Op 21 september 2021 heeft de Rechtbank Rotterdam een beschikking gegeven in een zaak betreffende een zorgmachtiging op basis van de Wet verplichte geestelijke gezondheidszorg (Wvggz). De officier van justitie in het arrondissement Rotterdam had op 3 september 2021 een verzoekschrift ingediend, waarin werd verzocht om een zorgmachtiging voor betrokkene, die lijdt aan schizofrenie. Tijdens de mondelinge behandeling op 21 september 2021 waren betrokkene en haar advocaat aanwezig, maar de officier van justitie was afwezig. De rechtbank heeft vastgesteld dat het gedrag van betrokkene, als gevolg van haar psychische stoornis, leidt tot ernstig nadeel en dat er geen vrijwillige alternatieven zijn voor de noodzakelijke zorg.

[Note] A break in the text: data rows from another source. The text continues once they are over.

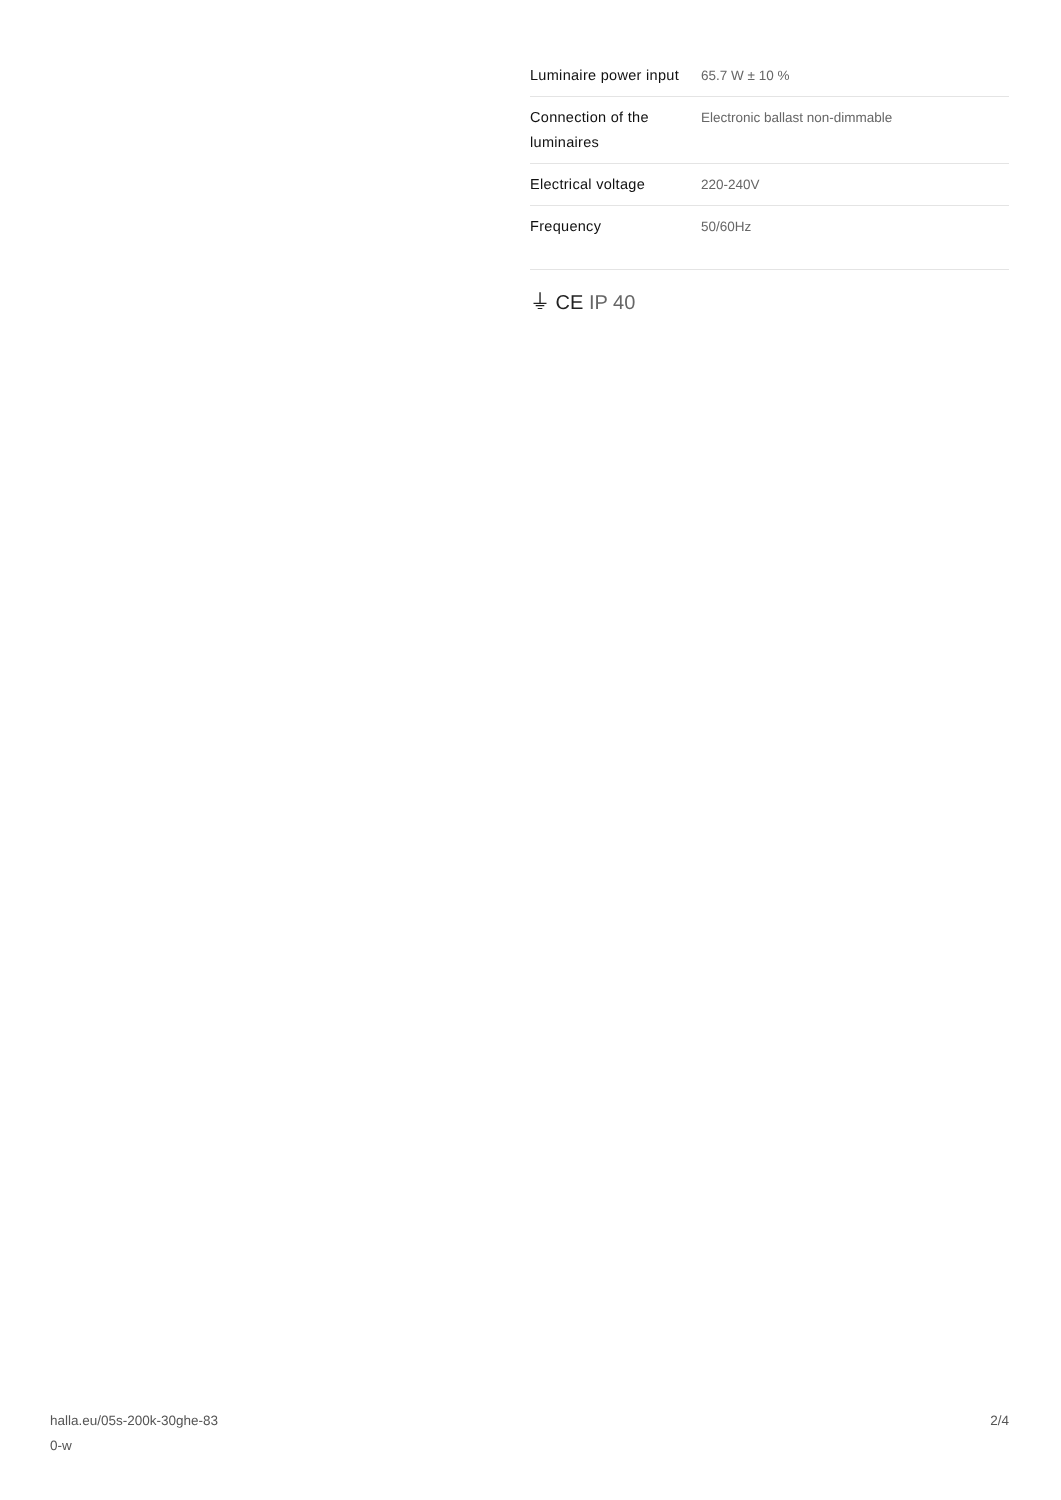| Luminaire power input | 65.7 W ± 10 % |
| Connection of the luminaires | Electronic ballast non-dimmable |
| Electrical voltage | 220-240V |
| Frequency | 50/60Hz |
⏚ CE IP 40
halla.eu/05s-200k-30ghe-83
0-w
2/4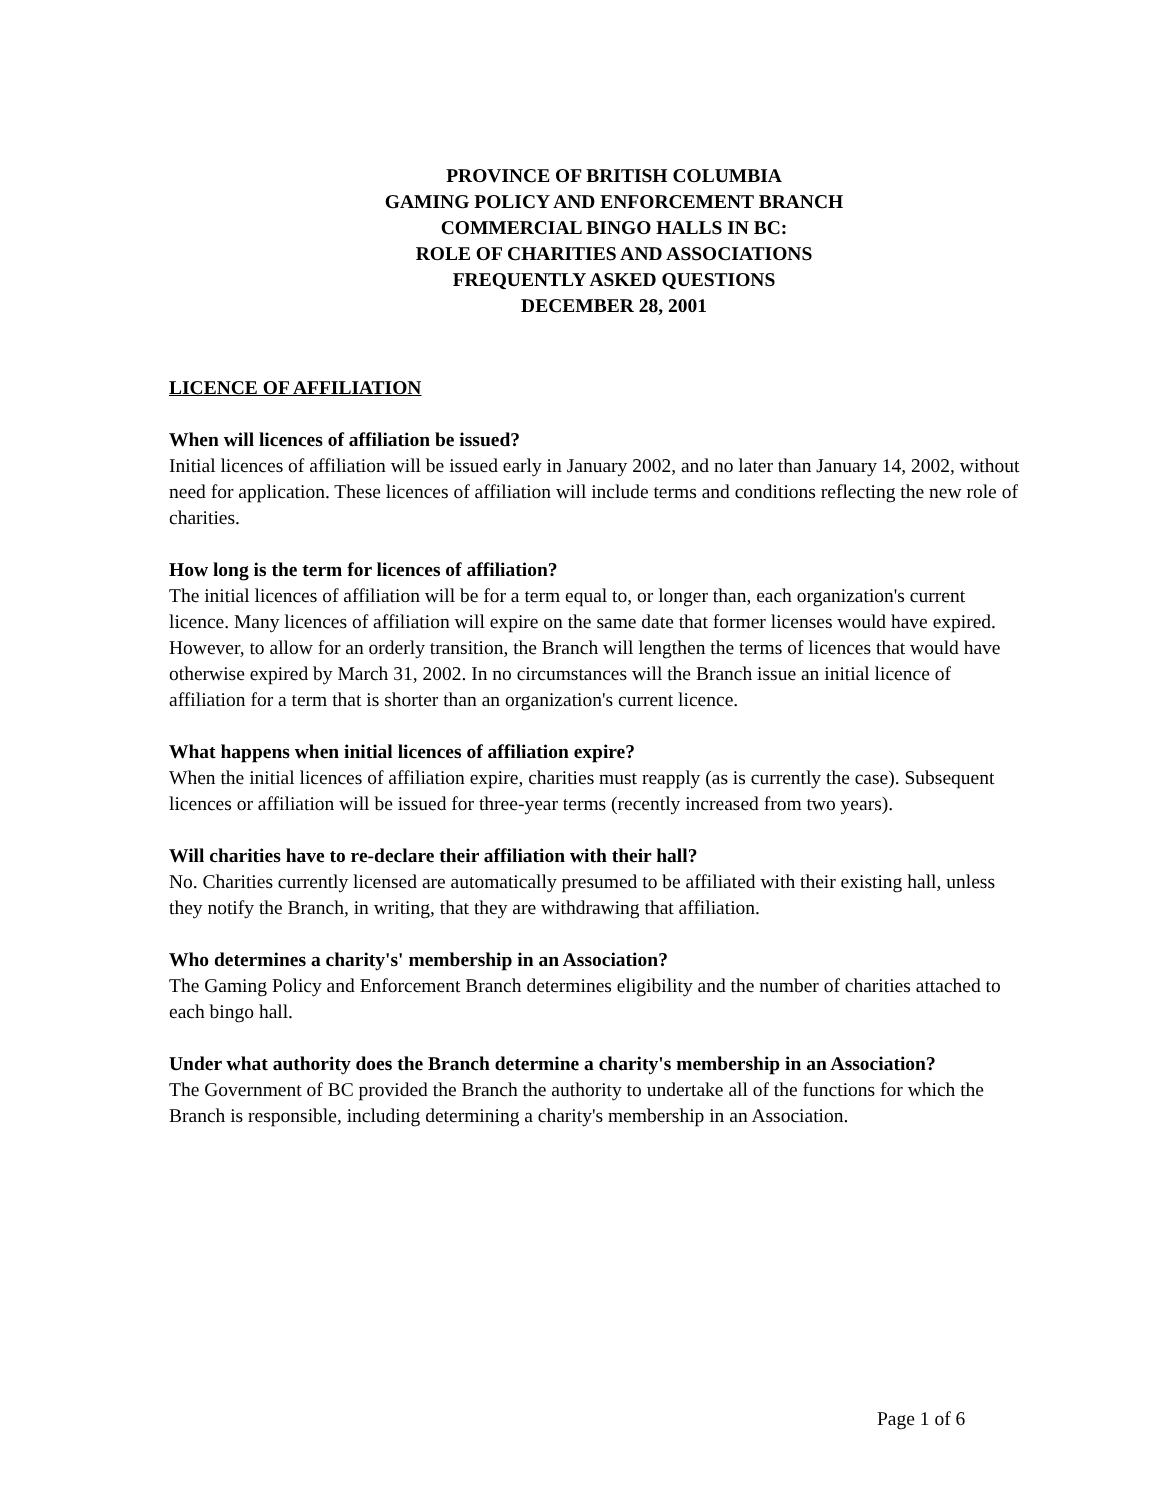PROVINCE OF BRITISH COLUMBIA
GAMING POLICY AND ENFORCEMENT BRANCH
COMMERCIAL BINGO HALLS IN BC:
ROLE OF CHARITIES AND ASSOCIATIONS
FREQUENTLY ASKED QUESTIONS
DECEMBER 28, 2001
LICENCE OF AFFILIATION
When will licences of affiliation be issued?
Initial licences of affiliation will be issued early in January 2002, and no later than January 14, 2002, without need for application. These licences of affiliation will include terms and conditions reflecting the new role of charities.
How long is the term for licences of affiliation?
The initial licences of affiliation will be for a term equal to, or longer than, each organization's current licence. Many licences of affiliation will expire on the same date that former licenses would have expired. However, to allow for an orderly transition, the Branch will lengthen the terms of licences that would have otherwise expired by March 31, 2002. In no circumstances will the Branch issue an initial licence of affiliation for a term that is shorter than an organization's current licence.
What happens when initial licences of affiliation expire?
When the initial licences of affiliation expire, charities must reapply (as is currently the case). Subsequent licences or affiliation will be issued for three-year terms (recently increased from two years).
Will charities have to re-declare their affiliation with their hall?
No. Charities currently licensed are automatically presumed to be affiliated with their existing hall, unless they notify the Branch, in writing, that they are withdrawing that affiliation.
Who determines a charity's' membership in an Association?
The Gaming Policy and Enforcement Branch determines eligibility and the number of charities attached to each bingo hall.
Under what authority does the Branch determine a charity's membership in an Association?
The Government of BC provided the Branch the authority to undertake all of the functions for which the Branch is responsible, including determining a charity's membership in an Association.
Page 1 of 6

De advocaat van betrokkene heeft verzet aangetekend tegen de zorgmachtiging, stellende dat betrokkene wilsbekwaam is en dat haar wensen met betrekking tot verplichte zorg gerespecteerd moeten worden. De rechtbank heeft echter overwogen dat de wet bepaalt dat de machtiging kan worden verleend indien er sprake is van een psychische stoornis die leidt tot ernstig nadeel, en dat het verzet van betrokkene de rechtvaardiging voor de machtiging vormt. De rechtbank heeft geconcludeerd dat er geen minder bezwarende alternatieven zijn en dat de voorgestelde verplichte zorg evenredig en effectief is.
Uiteindelijk heeft de rechtbank besloten om de zorgmachtiging voor een periode van twaalf maanden te verlenen, met de mogelijkheid om de zorg te beperken tot ambulante zorg, zodat betrokkene tijdens de afbouw van haar medicatie kan worden gevolgd. De beschikking is mondeling gegeven door rechter H.C.A. de Groot en schriftelijk uitgewerkt op 13 oktober 2021. Tegen deze beschikking staat het rechtsmiddel van cassatie open.